VoteOnMarriage.org -- the campaign to allow voters to decide on the definition of marriage in Massachusetts -- collected a record-breaking 170,000 signatures, the greatest number ever in Massachusetts history. This remarkable and historic response clearly shouted, "Let the People Vote!" Our volunteer grassroots army includes more than 1,200 diverse houses of worship and thousands of volunteers in virtually every city and town in the Commonwealth.
Having collected nearly three times the required signatures needed for certification by the Secretary of State, the Protection of Marriage Amendment moved to a vote by the Massachusetts Legislature. A joint session of both the House and Senate met on January 2, 2007 and voted 62-134 (Click Here for Roll Call) to pass the Amendment, moving the process forward.
This victory surprised many due to the active campaign by Speaker of the House Salvatore DiMasi, working with anti-Amendment legislators, to prevent the Amendment from ever coming to a vote. Speaker DiMasi was quoted by State House News Service in 2005 urging lawmakers to make sure gay marriage "never, ever appears as a question on the ballot." Additionally, at the Constitutional Convention held on Nov. 9, 109 legislators voted to recess the ConCon without voting on the Amendment. This action, coupled with quotes in local newspapers by legislators who voted to recess kill the amendment, led many to believe that the Amendment would never receive the up-or-down voted mandated by the state constitution. Thankfully, Senate President Robert Travaglini kept his promise and held a vote.

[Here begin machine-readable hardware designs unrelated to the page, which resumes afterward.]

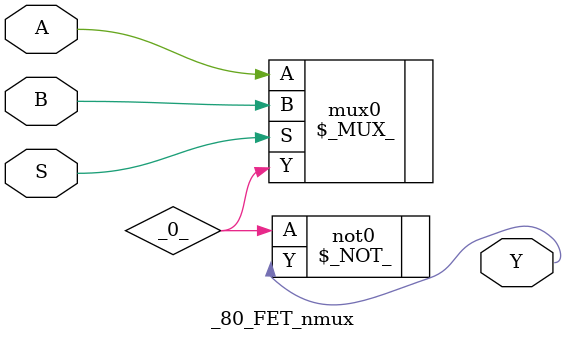
<source format=v>

(* techmap_celltype = "$_MUX_" *)
module _80_FET_mux (A, B, S, Y);
	input  A;
	input  B;
	input  S;
	output Y;

	wire _0_;
	wire _1_;
	wire _2_;
	wire _3_;

	wire _S_;
	wire _Y_;

	\$_NOT_ not0(
		.A(S),
		.Y(_S_)
	);


	\PFET p0(
		.S(1'b1),
		.G(A),
		.D(_0_)
	);
	\PFET p1(
		.S(_0_),
		.G(S),
		.D(_Y_)
	);
	\PFET p2(
		.S(1'b1),
		.G(B),
		.D(_1_)
	);
	\PFET p3(
		.S(_1_),
		.G(_S_),
		.D(_Y_)
	);

	\NFET n0(
		.S(_Y_),
		.G(_S_),
		.D(_2_),
	);
	\NFET n1(
		.S(_2_),
		.G(A),
		.D(1'b0)
	);
	\NFET n2(
		.S(_Y_),
		.G(S),
		.D(_3_)
	);
	\NFET n3(
		.S(_3_),
		.G(B),
		.D(1'b0)
	);

	assign Y = _Y_;

endmodule

(* techmap_celltype = "$_NMUX_" *)
module _80_FET_nmux (A, B, S, Y);
	input  A;
	input  B;
	input  S;
	output Y;

	wire _0_;


	\$_MUX_ mux0(
		.A(A),
		.B(B),
		.S(S),
		.Y(_0_)
	);

	\$_NOT_ not0(
		.A(_0_),
		.Y(Y)
	);

endmodule

</source>
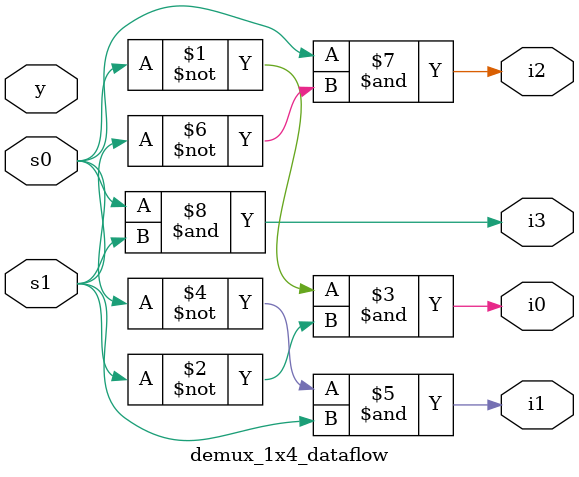
<source format=v>
`timescale 1ns / 1ps


module demux_1x4_dataflow(y,s0,s1,i0,i1,i2,i3);
input s0,s1,y;
output i0,i1,i2,i3;
assign i0=~s0&~s1;
assign i1=~s0&s1;
assign i2=s0&~s1;
assign i3=s0&s1;
endmodule

</source>
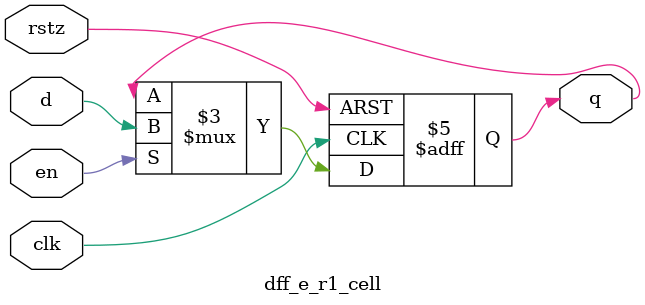
<source format=v>
module dff_e_r1_cell #(parameter DW=1)
( rstz, clk, en, d, q );
input rstz, clk, en;
input [DW-1:0] d;
output [DW-1:0] q;

reg [DW-1:0] q;
always @(posedge clk or negedge rstz)
  begin
    if (~rstz)
      q <= {DW{1'b1}};
    else if (en)
      q <= d;
  end
endmodule

</source>
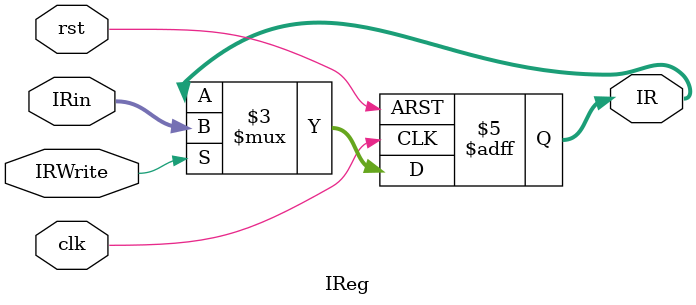
<source format=v>
`timescale 1ns / 1ps

module IReg(
    input clk,rst,
    input [31:0]IRin,
    input IRWrite,
    output reg [31:0]IR
    );
    always @ (posedge clk,posedge rst)
    begin
        if(rst) IR <= 32'bx;
        else if(IRWrite) IR <= IRin;
        else IR <= IR;
    end
endmodule
</source>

If approved by 50 legislators in a Constitutional Convention this year or next, the Marriage Amendment will appear on the November 2008 ballot for a statewide vote. The next Constitutional Convention will now happen on Thursday, June 14th. The Legislature could vote on the Amendment at this ConCon or vote to recess until a later date.
Securing the right for the citizens to decide on marriage will
continue to be an uphill struggle because Speaker DiMasi and newly elected
Senate President Therese Murray are both beholden to the powerful gay
lobby. Senate President Murray, who was elected senate president after
Robert Travaglini resigned that post and his Senate seat, has said that
she will call for a vote on the Marriage Amendment, but will actively
work to change enough votes to defeat the Amendment. VoteOnMarriage.org
believes in the people's right to vote on marriage and holding lawmakers
accountable to the people, not special interest groups.
The citizens of Massachusetts deserve the same right that citizens in
28 other states have already secured - the right to vote on the definition
of marriage. The fundamental question is this, "Who should decide
on the definition of marriage in Massachusetts
the courts or the
people?" VoteOnMarriage.org believes, "We the People" should
decide, and we're fighting to save democracy in Massachusetts and secure
the right to vote. There are many ways to get involved; read on, learn
more, and please join us!
Dr. Roberto S. Miranda, Chairman
The Protection of Marriage Amendment: What it Does and Does Not Do
The Massachusetts Protection of Marriage Amendment allows the people
of Massachusetts to vote on the definition of marriage in the Commonwealth.
Unlike the Travaglini-Lees Amendment approved two year's ago, but defeated
at a Constitutional Convention last year, this amendment does not create
same-sex Civil Unions. The Protection of Marriage Amendment also does
not ban Civil Unions, instead allowing the debate over Civil Unions to
take place in the Legislature.
The Protection of Marriage Amendment does not attempt to revoke the marriage
licenses granted since May 17, 2004. The amendment also does not recognize
or endorse the existing marriages.
While the Protection of Marriage Amendment simply pertains to the definition
of marriage, VoteOnMarriage.org supports the passage of the Benefits Fairness
Act (H5005). This bill provides certain enumerated benefits for any two
adults who are in a dependent relationship and are ineligible for marriage
such as two elderly siblings living together. This legislation meets the
genuine needs of citizens regardless of sexual preference.